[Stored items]
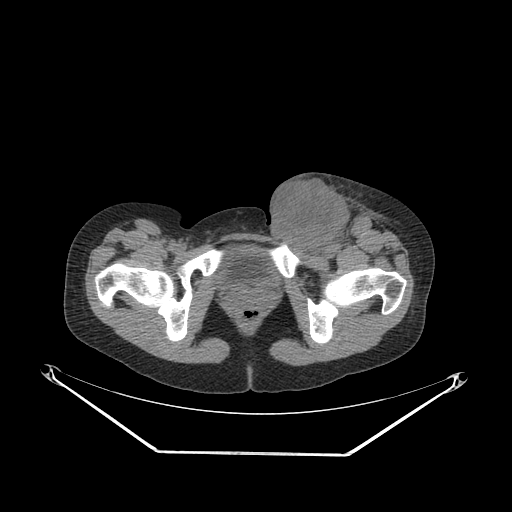
CT of an extremity soft-tissue mass (from a PET/CT study), one axial slice. Slice 65 of 267 in the series (ordered by position). 140 kVp. Soft-tissue window (W 400 / L 40 HU). 3.75 mm slice thickness. 512 × 512 image matrix, field of view 500 × 500 mm. Female patient. Case-level facts recorded for this patient, not image findings: histological type: leiomyosarcoma; grade: high; site of the primary tumour: right groin.
Structures marked on this image (expert contour drawn on MRI and transferred to this co-registered scan by the dataset authors):
- gross tumour volume including surrounding oedema: bounding box (x1, y1, x2, y2) in pixels: (262, 176, 387, 254)
- gross tumour volume (mass): (263, 180, 348, 254)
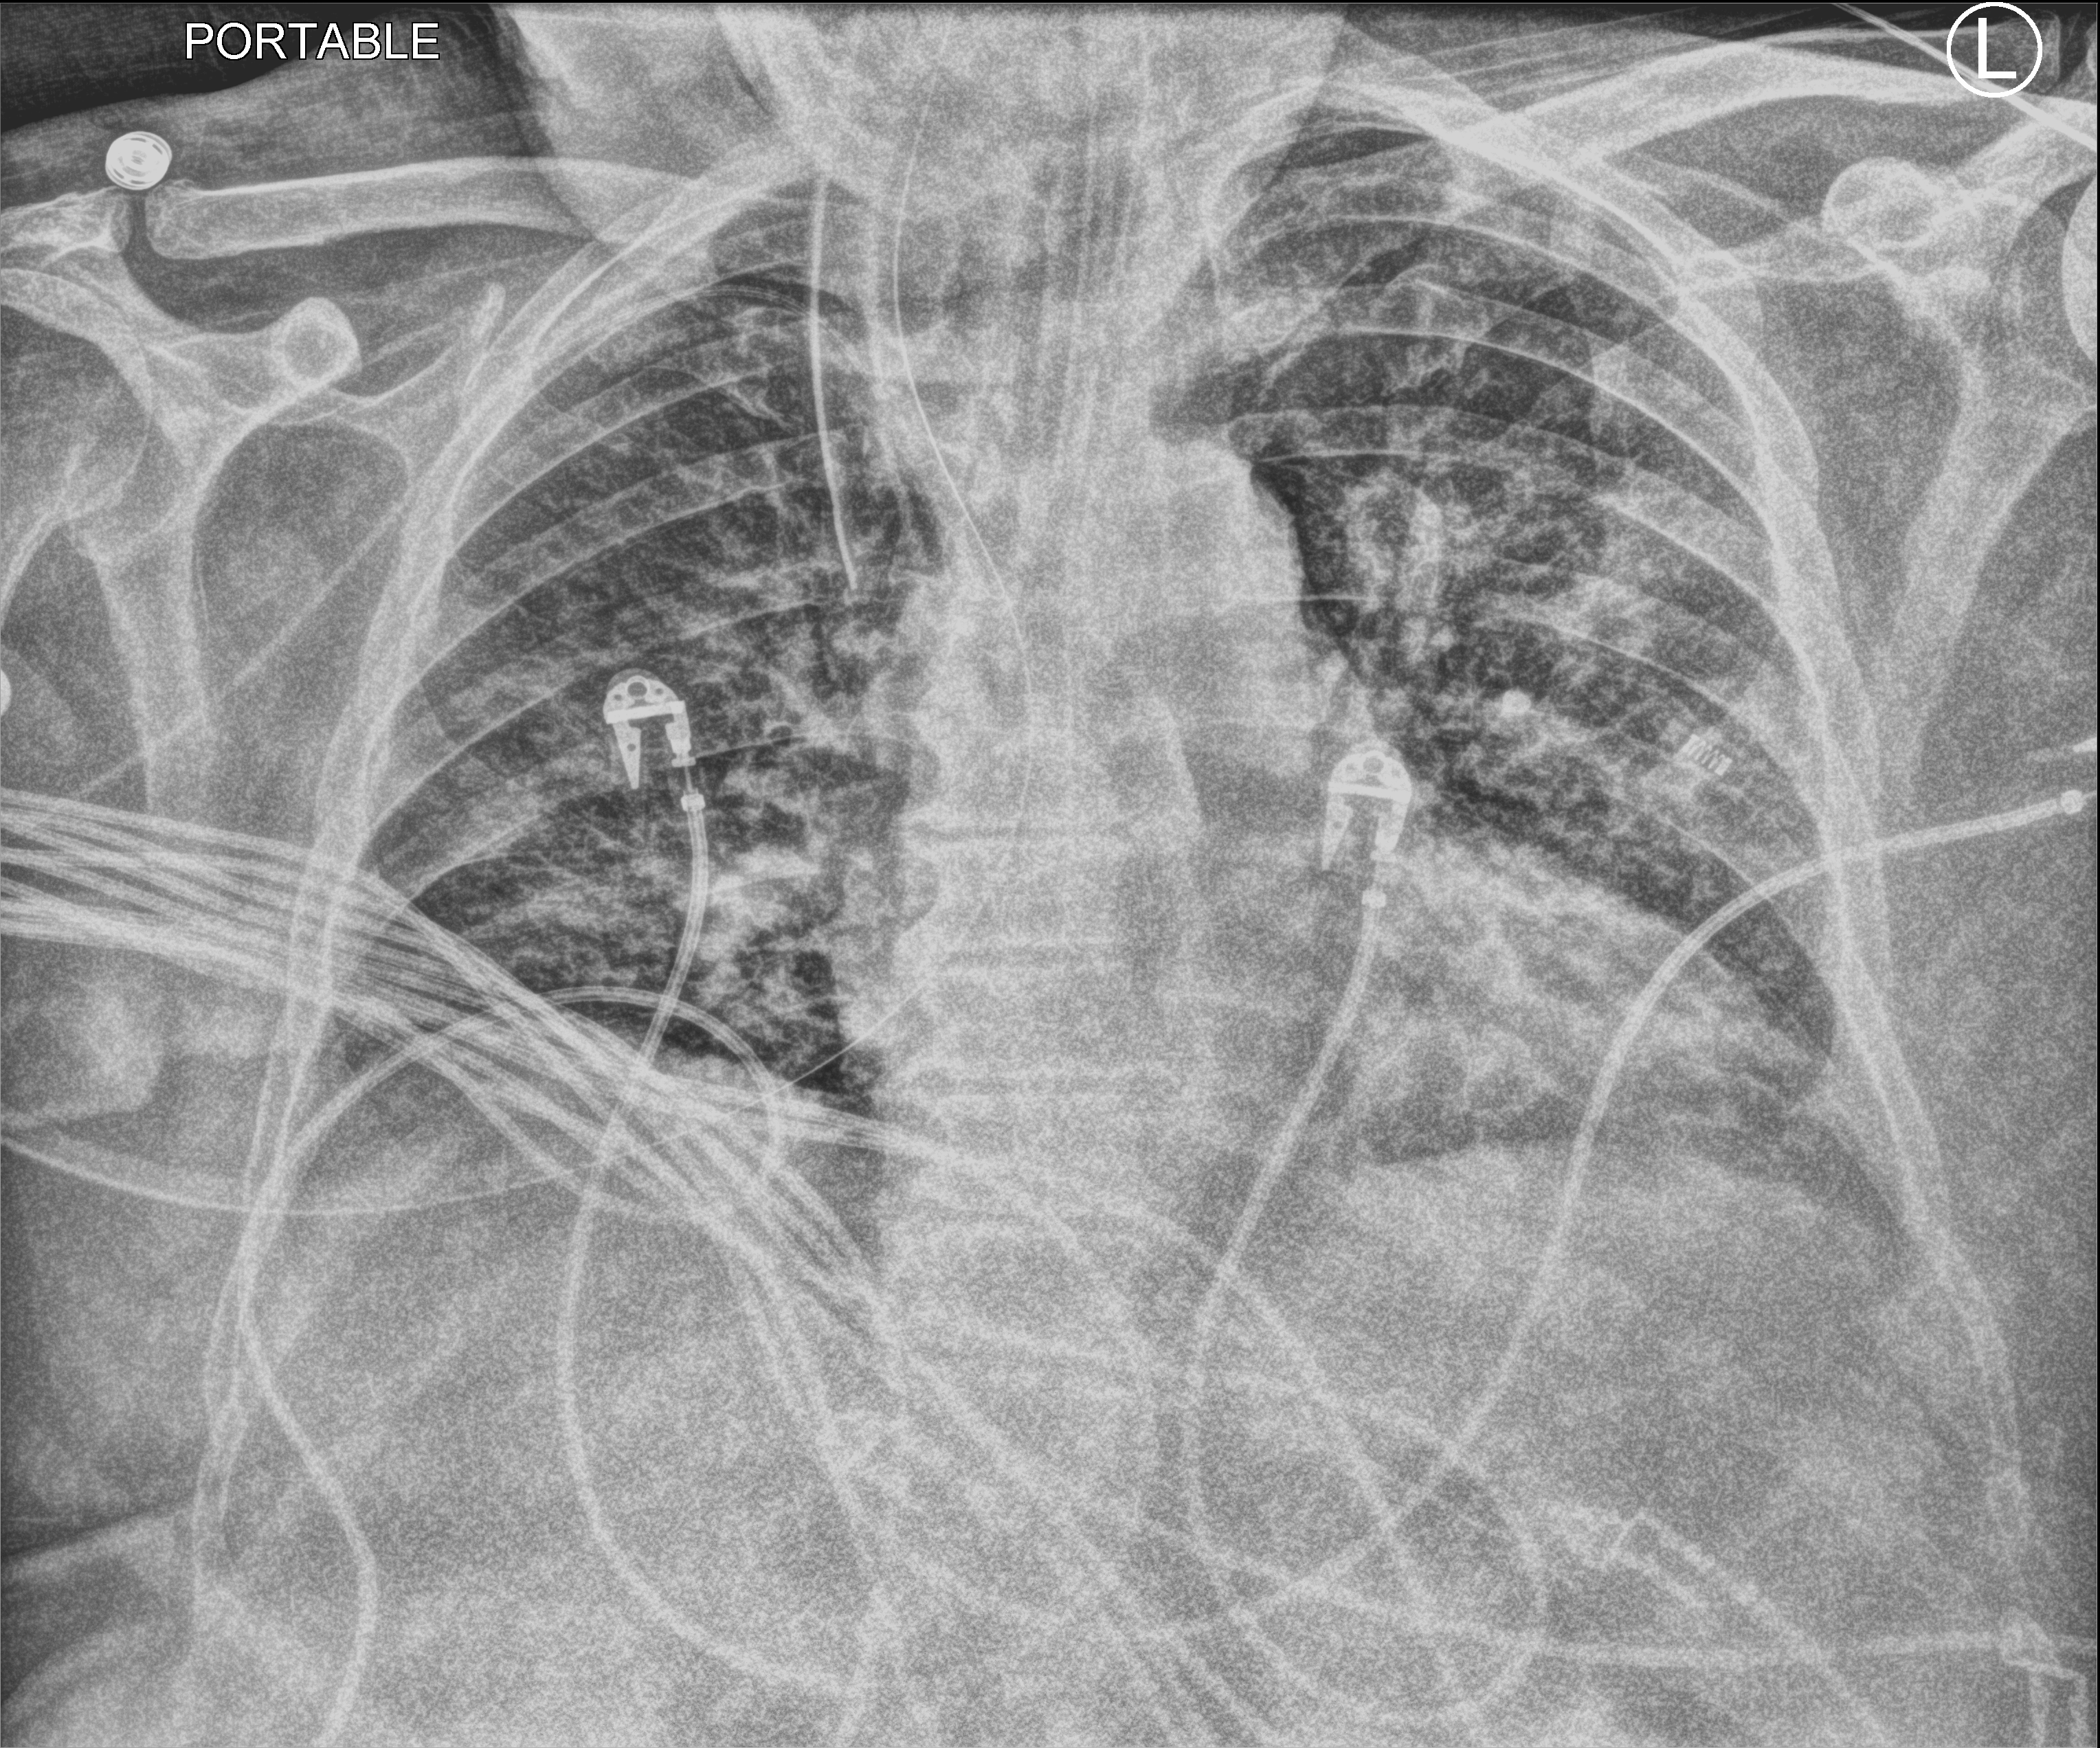
Bedside chest radiograph (computed radiography); anteroposterior (AP) projection. Patient hospitalised with COVID-19; male, aged 60–74 years.
From the hospital-stay record, not from the radiograph (when in the stay this image was taken is not recorded): admitted to intensive care during this hospital stay: yes; mechanically ventilated during this hospital stay: yes.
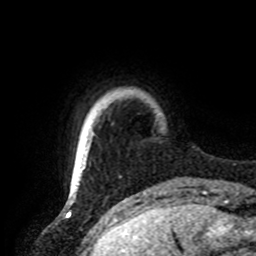
Breast MRI, one axial slice; slice 11 of 72 in the series (ordered by position); cropped to one breast; dynamic contrast-enhanced series, time point 2 of 8 at this slice position (early post-contrast); 1.5 T; TE 4.2 ms, TR 7 ms; 2.2 mm slice thickness; 256 × 256 image matrix, field of view 185 × 185 mm. Female patient.
Annotated regions visible in this slice (semi-automatic segmentation, software-assisted and operator-edited):
- enhancing-tissue mask used for the functional tumour volume (all voxels passing the contrast-enhancement thresholds inside the analysis volume; usually the tumour): box from (x=70, y=189) to (x=72, y=191) px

▸ Task objective:
For this exercise, find all lines in the records containing the word "gross" and copy them.

▸ Your solution:
- gross tumour volume including surrounding oedema: bounding box (x1, y1, x2, y2) in pixels: (262, 176, 387, 254)
- gross tumour volume (mass): (263, 180, 348, 254)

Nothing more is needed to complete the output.